### Exercise brief
Copy the lines below, substituting "Bodrum" for each occurrence of "Dalaman" and keeping everything else unchanged.

Text data extracted from the page:
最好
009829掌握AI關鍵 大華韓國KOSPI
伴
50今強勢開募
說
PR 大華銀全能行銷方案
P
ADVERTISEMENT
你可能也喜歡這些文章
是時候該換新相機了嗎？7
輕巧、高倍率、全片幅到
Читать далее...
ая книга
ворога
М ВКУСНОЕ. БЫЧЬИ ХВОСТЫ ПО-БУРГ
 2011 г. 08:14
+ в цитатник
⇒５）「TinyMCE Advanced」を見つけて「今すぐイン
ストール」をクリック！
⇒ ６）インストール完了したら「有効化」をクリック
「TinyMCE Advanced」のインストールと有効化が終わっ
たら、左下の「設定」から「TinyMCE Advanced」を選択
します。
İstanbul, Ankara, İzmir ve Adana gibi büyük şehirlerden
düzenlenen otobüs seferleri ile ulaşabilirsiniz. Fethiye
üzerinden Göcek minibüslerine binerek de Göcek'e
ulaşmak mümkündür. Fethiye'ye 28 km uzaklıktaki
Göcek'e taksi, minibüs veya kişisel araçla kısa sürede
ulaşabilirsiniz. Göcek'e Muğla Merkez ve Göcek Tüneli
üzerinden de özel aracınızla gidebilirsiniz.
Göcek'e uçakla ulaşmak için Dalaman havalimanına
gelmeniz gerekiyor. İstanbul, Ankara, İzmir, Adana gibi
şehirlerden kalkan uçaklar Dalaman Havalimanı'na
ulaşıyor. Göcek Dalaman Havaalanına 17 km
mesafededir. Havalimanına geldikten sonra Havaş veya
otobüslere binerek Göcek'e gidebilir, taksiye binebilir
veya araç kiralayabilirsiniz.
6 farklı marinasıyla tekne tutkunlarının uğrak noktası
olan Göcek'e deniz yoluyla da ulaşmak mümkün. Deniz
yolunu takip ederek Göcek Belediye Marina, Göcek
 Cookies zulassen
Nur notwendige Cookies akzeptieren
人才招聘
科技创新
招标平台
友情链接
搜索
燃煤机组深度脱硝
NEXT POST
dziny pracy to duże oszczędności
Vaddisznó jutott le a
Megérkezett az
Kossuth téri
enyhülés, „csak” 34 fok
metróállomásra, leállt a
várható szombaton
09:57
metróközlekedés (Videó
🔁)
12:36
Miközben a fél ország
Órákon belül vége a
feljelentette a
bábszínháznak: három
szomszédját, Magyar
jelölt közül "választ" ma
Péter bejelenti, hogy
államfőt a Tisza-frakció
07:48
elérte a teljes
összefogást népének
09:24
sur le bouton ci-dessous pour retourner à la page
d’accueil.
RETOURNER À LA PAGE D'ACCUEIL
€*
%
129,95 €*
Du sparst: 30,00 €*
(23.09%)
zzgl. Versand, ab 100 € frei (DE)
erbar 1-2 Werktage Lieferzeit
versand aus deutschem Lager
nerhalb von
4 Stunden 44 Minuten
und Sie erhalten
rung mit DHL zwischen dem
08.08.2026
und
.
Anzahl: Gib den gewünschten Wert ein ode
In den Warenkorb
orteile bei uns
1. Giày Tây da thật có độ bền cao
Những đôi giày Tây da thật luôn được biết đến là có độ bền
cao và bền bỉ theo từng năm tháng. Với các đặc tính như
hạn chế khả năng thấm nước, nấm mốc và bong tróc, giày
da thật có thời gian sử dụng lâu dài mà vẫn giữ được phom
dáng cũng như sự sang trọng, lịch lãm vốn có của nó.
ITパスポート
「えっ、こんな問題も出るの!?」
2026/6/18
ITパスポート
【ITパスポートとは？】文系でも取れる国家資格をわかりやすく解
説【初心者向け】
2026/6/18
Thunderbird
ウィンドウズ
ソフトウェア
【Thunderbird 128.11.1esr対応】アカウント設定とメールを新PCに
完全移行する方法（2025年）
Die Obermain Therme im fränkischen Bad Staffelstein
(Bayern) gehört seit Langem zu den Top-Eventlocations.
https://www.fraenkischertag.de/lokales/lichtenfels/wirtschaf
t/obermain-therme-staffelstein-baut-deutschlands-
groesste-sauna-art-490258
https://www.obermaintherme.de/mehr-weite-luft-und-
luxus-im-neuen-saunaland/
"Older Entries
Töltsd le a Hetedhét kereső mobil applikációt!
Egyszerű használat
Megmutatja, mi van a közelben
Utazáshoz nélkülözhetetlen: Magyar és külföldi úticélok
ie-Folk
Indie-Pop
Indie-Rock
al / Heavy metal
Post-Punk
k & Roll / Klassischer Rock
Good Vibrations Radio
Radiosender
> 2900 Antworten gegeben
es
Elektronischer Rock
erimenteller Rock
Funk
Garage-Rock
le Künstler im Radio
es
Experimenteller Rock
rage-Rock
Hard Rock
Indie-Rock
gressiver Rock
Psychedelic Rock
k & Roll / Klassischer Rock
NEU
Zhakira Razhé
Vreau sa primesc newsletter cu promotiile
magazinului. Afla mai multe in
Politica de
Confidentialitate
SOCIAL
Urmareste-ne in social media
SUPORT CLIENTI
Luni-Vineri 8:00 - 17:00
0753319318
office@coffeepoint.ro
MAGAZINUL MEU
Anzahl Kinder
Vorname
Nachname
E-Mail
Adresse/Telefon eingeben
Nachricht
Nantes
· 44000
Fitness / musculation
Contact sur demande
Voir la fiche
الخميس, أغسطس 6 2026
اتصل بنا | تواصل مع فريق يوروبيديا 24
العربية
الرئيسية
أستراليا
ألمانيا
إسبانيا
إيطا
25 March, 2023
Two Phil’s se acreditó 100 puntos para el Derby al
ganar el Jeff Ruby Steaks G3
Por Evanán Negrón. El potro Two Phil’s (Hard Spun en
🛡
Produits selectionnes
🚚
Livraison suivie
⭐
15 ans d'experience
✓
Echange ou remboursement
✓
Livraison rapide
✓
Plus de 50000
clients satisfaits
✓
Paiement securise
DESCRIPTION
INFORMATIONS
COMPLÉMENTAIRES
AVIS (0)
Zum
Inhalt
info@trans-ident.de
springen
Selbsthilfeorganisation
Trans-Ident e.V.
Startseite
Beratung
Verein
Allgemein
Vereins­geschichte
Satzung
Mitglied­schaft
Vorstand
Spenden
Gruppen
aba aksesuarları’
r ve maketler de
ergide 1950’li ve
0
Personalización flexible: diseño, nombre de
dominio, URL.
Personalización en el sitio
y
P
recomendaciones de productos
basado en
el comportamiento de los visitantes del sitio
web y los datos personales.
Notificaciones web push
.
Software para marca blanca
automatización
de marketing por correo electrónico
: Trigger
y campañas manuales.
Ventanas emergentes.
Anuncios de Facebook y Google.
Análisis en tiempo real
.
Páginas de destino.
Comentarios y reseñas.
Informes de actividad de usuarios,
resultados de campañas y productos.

### Response box
最好
009829掌握AI關鍵 大華韓國KOSPI
伴
50今強勢開募
說
PR 大華銀全能行銷方案
P
ADVERTISEMENT
你可能也喜歡這些文章
是時候該換新相機了嗎？7
輕巧、高倍率、全片幅到
Читать далее...
ая книга
ворога
М ВКУСНОЕ. БЫЧЬИ ХВОСТЫ ПО-БУРГ
 2011 г. 08:14
+ в цитатник
⇒５）「TinyMCE Advanced」を見つけて「今すぐイン
ストール」をクリック！
⇒ ６）インストール完了したら「有効化」をクリック
「TinyMCE Advanced」のインストールと有効化が終わっ
たら、左下の「設定」から「TinyMCE Advanced」を選択
します。
İstanbul, Ankara, İzmir ve Adana gibi büyük şehirlerden
düzenlenen otobüs seferleri ile ulaşabilirsiniz. Fethiye
üzerinden Göcek minibüslerine binerek de Göcek'e
ulaşmak mümkündür. Fethiye'ye 28 km uzaklıktaki
Göcek'e taksi, minibüs veya kişisel araçla kısa sürede
ulaşabilirsiniz. Göcek'e Muğla Merkez ve Göcek Tüneli
üzerinden de özel aracınızla gidebilirsiniz.
Göcek'e uçakla ulaşmak için Bodrum havalimanına
gelmeniz gerekiyor. İstanbul, Ankara, İzmir, Adana gibi
şehirlerden kalkan uçaklar Bodrum Havalimanı'na
ulaşıyor. Göcek Bodrum Havaalanına 17 km
mesafededir. Havalimanına geldikten sonra Havaş veya
otobüslere binerek Göcek'e gidebilir, taksiye binebilir
veya araç kiralayabilirsiniz.
6 farklı marinasıyla tekne tutkunlarının uğrak noktası
olan Göcek'e deniz yoluyla da ulaşmak mümkün. Deniz
yolunu takip ederek Göcek Belediye Marina, Göcek
 Cookies zulassen
Nur notwendige Cookies akzeptieren
人才招聘
科技创新
招标平台
友情链接
搜索
燃煤机组深度脱硝
NEXT POST
dziny pracy to duże oszczędności
Vaddisznó jutott le a
Megérkezett az
Kossuth téri
enyhülés, „csak” 34 fok
metróállomásra, leállt a
várható szombaton
09:57
metróközlekedés (Videó
🔁)
12:36
Miközben a fél ország
Órákon belül vége a
feljelentette a
bábszínháznak: három
szomszédját, Magyar
jelölt közül "választ" ma
Péter bejelenti, hogy
államfőt a Tisza-frakció
07:48
elérte a teljes
összefogást népének
09:24
sur le bouton ci-dessous pour retourner à la page
d’accueil.
RETOURNER À LA PAGE D'ACCUEIL
€*
%
129,95 €*
Du sparst: 30,00 €*
(23.09%)
zzgl. Versand, ab 100 € frei (DE)
erbar 1-2 Werktage Lieferzeit
versand aus deutschem Lager
nerhalb von
4 Stunden 44 Minuten
und Sie erhalten
rung mit DHL zwischen dem
08.08.2026
und
.
Anzahl: Gib den gewünschten Wert ein ode
In den Warenkorb
orteile bei uns
1. Giày Tây da thật có độ bền cao
Những đôi giày Tây da thật luôn được biết đến là có độ bền
cao và bền bỉ theo từng năm tháng. Với các đặc tính như
hạn chế khả năng thấm nước, nấm mốc và bong tróc, giày
da thật có thời gian sử dụng lâu dài mà vẫn giữ được phom
dáng cũng như sự sang trọng, lịch lãm vốn có của nó.
ITパスポート
「えっ、こんな問題も出るの!?」
2026/6/18
ITパスポート
【ITパスポートとは？】文系でも取れる国家資格をわかりやすく解
説【初心者向け】
2026/6/18
Thunderbird
ウィンドウズ
ソフトウェア
【Thunderbird 128.11.1esr対応】アカウント設定とメールを新PCに
完全移行する方法（2025年）
Die Obermain Therme im fränkischen Bad Staffelstein
(Bayern) gehört seit Langem zu den Top-Eventlocations.
https://www.fraenkischertag.de/lokales/lichtenfels/wirtschaf
t/obermain-therme-staffelstein-baut-deutschlands-
groesste-sauna-art-490258
https://www.obermaintherme.de/mehr-weite-luft-und-
luxus-im-neuen-saunaland/
"Older Entries
Töltsd le a Hetedhét kereső mobil applikációt!
Egyszerű használat
Megmutatja, mi van a közelben
Utazáshoz nélkülözhetetlen: Magyar és külföldi úticélok
ie-Folk
Indie-Pop
Indie-Rock
al / Heavy metal
Post-Punk
k & Roll / Klassischer Rock
Good Vibrations Radio
Radiosender
> 2900 Antworten gegeben
es
Elektronischer Rock
erimenteller Rock
Funk
Garage-Rock
le Künstler im Radio
es
Experimenteller Rock
rage-Rock
Hard Rock
Indie-Rock
gressiver Rock
Psychedelic Rock
k & Roll / Klassischer Rock
NEU
Zhakira Razhé
Vreau sa primesc newsletter cu promotiile
magazinului. Afla mai multe in
Politica de
Confidentialitate
SOCIAL
Urmareste-ne in social media
SUPORT CLIENTI
Luni-Vineri 8:00 - 17:00
0753319318
office@coffeepoint.ro
MAGAZINUL MEU
Anzahl Kinder
Vorname
Nachname
E-Mail
Adresse/Telefon eingeben
Nachricht
Nantes
· 44000
Fitness / musculation
Contact sur demande
Voir la fiche
الخميس, أغسطس 6 2026
اتصل بنا | تواصل مع فريق يوروبيديا 24
العربية
الرئيسية
أستراليا
ألمانيا
إسبانيا
إيطا
25 March, 2023
Two Phil’s se acreditó 100 puntos para el Derby al
ganar el Jeff Ruby Steaks G3
Por Evanán Negrón. El potro Two Phil’s (Hard Spun en
🛡
Produits selectionnes
🚚
Livraison suivie
⭐
15 ans d'experience
✓
Echange ou remboursement
✓
Livraison rapide
✓
Plus de 50000
clients satisfaits
✓
Paiement securise
DESCRIPTION
INFORMATIONS
COMPLÉMENTAIRES
AVIS (0)
Zum
Inhalt
info@trans-ident.de
springen
Selbsthilfeorganisation
Trans-Ident e.V.
Startseite
Beratung
Verein
Allgemein
Vereins­geschichte
Satzung
Mitglied­schaft
Vorstand
Spenden
Gruppen
aba aksesuarları’
r ve maketler de
ergide 1950’li ve
0
Personalización flexible: diseño, nombre de
dominio, URL.
Personalización en el sitio
y
P
recomendaciones de productos
basado en
el comportamiento de los visitantes del sitio
web y los datos personales.
Notificaciones web push
.
Software para marca blanca
automatización
de marketing por correo electrónico
: Trigger
y campañas manuales.
Ventanas emergentes.
Anuncios de Facebook y Google.
Análisis en tiempo real
.
Páginas de destino.
Comentarios y reseñas.
Informes de actividad de usuarios,
resultados de campañas y productos.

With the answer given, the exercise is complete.